===== TEXT PASSAGE

Amble Press is currently accepting submissions and is, as I said, particularly interested in queer writers of color. You can see our submissions information at https://www.bywaterbooks.com/amble_press_submissions/

Exclusive Cover Reveal + Galley Giveaway: Interactive Novel (!) Major Detours by Zachary Sergi

I am so excited to have today’s guest on the site, because this is seriously a project unlike any I’ve ever seen. Major Detours by Zachary Sergi is an interactive YA novel releasing from Running Press on September 7th, 2021, and today we’re not only revealing the cover, but we’re giving away three galleys with a different beautiful cover, and, because I had to know WTF it means that it’s an interactive YA novel, I asked Zach to share a little more about the process of making this happen!

But first, the book:

It’s the summer before college and four best friends—Amelia, Chase, Cleo, and Logan—are on the first leg of their road trip inspired by the unique tarot deck that Amelia inherited from her grandmother. However, their trip full of visiting occult shops, bonding, and sightseeing quickly takes a major detour when they discover that their tarot deck is more valuable—and coveted—than they could’ve ever imagined. Suddenly pursued by collectors who are after the legendary “lost” work of an infamous cult-following artist, the four friends will discover the fortunes that await those who unearth the deck’s four missing cards.

As the reader, you’ll get to make actual choices to further the friends’ road trip adventure in this first-of-its-kind interactive novel. Will you help the main characters, Amelia and Chase, learn and grow? How will you navigate Amelia’s steamy budding romances and overcome the challenges facing Chase and Logan’s queer-teen relationship?  Will you uncover the mysteries of the tarot deck? The choices are yours to make!

==========
===== LISTED RECORDS

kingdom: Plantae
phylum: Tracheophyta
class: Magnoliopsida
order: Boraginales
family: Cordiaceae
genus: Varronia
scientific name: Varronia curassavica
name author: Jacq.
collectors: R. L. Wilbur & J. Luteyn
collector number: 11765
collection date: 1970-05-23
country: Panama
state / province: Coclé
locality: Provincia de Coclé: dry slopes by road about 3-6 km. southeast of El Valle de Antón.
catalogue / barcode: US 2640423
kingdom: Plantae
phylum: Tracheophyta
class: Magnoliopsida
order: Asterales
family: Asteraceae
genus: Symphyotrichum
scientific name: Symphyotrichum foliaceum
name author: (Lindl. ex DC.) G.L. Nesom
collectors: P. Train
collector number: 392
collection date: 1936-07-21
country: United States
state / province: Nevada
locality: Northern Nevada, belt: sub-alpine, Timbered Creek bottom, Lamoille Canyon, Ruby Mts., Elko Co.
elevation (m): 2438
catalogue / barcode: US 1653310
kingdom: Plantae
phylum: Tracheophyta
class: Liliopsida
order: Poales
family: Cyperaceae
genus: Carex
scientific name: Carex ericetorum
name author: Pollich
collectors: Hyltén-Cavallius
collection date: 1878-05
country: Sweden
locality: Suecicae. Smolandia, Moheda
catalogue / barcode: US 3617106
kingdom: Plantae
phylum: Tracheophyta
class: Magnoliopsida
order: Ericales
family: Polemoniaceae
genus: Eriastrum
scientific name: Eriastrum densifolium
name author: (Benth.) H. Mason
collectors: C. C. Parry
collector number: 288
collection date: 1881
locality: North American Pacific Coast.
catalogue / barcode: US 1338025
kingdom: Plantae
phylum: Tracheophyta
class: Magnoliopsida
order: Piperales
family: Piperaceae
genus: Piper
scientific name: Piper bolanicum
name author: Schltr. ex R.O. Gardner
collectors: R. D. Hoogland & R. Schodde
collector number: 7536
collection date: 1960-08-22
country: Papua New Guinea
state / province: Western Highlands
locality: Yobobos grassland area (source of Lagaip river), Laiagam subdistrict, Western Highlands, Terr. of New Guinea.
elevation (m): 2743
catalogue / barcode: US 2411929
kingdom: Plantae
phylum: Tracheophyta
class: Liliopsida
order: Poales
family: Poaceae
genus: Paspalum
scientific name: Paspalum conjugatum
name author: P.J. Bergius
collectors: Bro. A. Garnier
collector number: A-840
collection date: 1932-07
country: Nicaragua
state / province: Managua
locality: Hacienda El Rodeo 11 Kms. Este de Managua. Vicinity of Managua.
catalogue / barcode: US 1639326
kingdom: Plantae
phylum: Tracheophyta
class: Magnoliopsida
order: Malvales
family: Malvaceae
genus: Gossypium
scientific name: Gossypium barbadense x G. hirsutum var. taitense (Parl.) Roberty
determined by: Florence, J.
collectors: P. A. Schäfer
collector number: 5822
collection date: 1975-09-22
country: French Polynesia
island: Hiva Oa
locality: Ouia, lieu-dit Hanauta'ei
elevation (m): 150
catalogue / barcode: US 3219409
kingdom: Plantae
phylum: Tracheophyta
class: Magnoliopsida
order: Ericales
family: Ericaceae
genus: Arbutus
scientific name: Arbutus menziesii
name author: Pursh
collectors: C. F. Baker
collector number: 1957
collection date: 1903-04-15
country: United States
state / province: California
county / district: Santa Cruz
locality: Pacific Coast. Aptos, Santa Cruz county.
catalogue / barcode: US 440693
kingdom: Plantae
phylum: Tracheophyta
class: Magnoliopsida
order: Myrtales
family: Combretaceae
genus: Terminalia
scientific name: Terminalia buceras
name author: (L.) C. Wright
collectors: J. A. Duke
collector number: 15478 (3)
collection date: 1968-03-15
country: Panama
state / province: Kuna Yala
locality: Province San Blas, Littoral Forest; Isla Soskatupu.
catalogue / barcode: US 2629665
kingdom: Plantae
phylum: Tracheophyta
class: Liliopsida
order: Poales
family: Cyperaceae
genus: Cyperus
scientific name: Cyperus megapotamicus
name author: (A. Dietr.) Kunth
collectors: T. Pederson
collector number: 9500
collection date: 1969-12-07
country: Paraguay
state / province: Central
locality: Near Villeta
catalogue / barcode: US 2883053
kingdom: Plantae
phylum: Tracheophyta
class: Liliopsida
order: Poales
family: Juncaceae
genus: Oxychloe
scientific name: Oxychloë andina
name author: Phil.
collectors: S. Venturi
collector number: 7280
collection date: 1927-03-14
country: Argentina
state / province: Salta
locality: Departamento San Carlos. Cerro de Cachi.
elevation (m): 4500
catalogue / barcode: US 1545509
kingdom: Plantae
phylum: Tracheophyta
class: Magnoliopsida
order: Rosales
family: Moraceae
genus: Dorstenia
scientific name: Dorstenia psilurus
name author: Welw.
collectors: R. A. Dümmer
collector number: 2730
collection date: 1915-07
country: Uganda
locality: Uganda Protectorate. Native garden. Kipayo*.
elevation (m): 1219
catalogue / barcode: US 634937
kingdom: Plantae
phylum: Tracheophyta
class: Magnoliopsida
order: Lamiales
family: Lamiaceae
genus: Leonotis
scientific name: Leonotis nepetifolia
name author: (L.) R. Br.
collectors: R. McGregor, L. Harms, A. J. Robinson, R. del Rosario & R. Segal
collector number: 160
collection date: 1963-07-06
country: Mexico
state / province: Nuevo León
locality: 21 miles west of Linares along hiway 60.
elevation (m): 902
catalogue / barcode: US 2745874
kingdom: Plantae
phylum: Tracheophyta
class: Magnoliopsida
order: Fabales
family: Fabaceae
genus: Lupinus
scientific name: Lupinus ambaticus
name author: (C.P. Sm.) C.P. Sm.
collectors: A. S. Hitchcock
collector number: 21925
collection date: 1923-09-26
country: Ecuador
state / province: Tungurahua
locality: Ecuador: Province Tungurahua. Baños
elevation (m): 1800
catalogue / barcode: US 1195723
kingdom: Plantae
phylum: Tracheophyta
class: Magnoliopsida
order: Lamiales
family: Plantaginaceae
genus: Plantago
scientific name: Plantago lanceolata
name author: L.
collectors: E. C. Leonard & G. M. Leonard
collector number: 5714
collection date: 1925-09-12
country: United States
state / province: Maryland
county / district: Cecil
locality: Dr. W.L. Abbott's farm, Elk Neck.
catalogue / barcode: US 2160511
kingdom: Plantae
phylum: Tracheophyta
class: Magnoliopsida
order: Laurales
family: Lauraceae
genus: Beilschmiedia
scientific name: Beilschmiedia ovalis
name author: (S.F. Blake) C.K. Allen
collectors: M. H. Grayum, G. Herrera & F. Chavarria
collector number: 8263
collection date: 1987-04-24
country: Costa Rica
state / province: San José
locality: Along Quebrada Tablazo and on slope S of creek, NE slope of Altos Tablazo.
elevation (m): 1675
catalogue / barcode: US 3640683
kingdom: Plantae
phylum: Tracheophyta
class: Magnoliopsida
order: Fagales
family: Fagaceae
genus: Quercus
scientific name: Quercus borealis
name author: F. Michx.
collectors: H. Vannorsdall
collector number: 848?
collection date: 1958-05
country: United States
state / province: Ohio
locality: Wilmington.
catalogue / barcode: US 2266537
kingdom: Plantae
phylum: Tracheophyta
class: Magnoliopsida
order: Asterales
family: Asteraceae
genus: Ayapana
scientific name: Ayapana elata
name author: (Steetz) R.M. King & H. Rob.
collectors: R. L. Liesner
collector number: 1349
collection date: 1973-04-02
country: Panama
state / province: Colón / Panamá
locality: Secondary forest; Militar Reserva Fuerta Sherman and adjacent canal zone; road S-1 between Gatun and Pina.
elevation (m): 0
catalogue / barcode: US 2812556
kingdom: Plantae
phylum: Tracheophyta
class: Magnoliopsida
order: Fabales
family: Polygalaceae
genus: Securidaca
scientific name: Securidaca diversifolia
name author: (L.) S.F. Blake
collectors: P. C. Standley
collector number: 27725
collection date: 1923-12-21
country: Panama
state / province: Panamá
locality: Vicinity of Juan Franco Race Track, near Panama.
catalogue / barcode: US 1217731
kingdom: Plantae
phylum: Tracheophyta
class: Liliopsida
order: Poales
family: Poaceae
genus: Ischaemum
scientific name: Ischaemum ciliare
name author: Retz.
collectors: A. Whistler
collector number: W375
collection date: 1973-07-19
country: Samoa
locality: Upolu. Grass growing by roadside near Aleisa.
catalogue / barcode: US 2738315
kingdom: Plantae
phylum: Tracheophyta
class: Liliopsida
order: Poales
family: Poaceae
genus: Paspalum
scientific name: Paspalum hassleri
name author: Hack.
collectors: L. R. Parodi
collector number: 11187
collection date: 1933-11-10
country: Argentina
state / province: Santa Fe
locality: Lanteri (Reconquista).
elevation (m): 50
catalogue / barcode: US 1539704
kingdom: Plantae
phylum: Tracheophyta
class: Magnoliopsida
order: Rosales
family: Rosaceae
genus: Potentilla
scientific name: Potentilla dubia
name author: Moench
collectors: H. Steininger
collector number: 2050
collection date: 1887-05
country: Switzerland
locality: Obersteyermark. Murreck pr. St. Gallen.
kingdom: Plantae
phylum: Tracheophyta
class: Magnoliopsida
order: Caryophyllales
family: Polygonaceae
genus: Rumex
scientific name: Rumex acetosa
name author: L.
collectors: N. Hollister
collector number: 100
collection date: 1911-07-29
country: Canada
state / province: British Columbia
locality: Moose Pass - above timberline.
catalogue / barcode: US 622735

==========

TO BE DONE: Continue the blog post about the interactive YA novel Major Detours, picking up right after its final sentence, "The choices are yours to make!"

THE REPLY:
Major Detours is more than the branching-path books from your childhood. Instead, this fresh format bridges the gap between nostalgic choose-your-own-adventure and the modern style of digital interactive fiction, with choices that always lead you forward in the story and feature four diverse, queer characters navigating relationships and self-discovery. In Major Detours, the reader can interactively engage in two queer romances (from 2 alternating POVs), between the challenges facing a teen cis-male monogomous long-term relationship and a budding discovery of pansexual and nonbinary identities.

And because I cannot keep this epic cover from you any longer:

**Art by Karl Mountford | Design by Marissa Raybuck**

Buy it: Bookshop | Amazon | B&N | IndieBound

And, as promised, here’s Zachary Sergi to talk about the creation and inspiration of this novel!

Publishing Choices

As with any novel, the links in the chain that led to the creation of Major Detours could take us decades back, but I’ll start us more recently: after years of writing digital interactive fiction novels for Choice of Games (Heroes Rise and Versus, which have found the most devoted and lovely readerships) and almost selling two TV pilots (one about a youth cult and another about tarot cards—sound familiar?), I decided to focus my energy on returning to my very first dream: writing and publishing a print novel.

That story spans several years (and includes writing a more straightforward YA supernatural horror novel), but this intention ultimately put me on the path to meeting my agent, Lucy Carson, and eventually my editor at Running Press Kids, Britny Brooks-Perilli. It turns out Britny had read my novels for Choice of Games and wanted to know if I was interested in adapting my unique style of interactive fiction for print.

Of course, the answer was yes. Though really, I had never set out to write interactive fiction. The first Heroes Rise came about similarly: a manager asked if I’d pitch Choice of Games as one of my first opportunities out of college (this was before iPhones had become popularized, so writing a novel that would live as an app for a brand-new publishing company was…a leap of faith, to be sure). As it turns out, like many others, I’m uniquely suited to write interactive fiction, having made up RPG games and stories my whole life (with my ever-growing action figure collection). As RuPaul often says, sometimes you have to let the dream dream you. I always dreamed of being a writer—and as the universe would have it, I’m meant to be an interactive writer.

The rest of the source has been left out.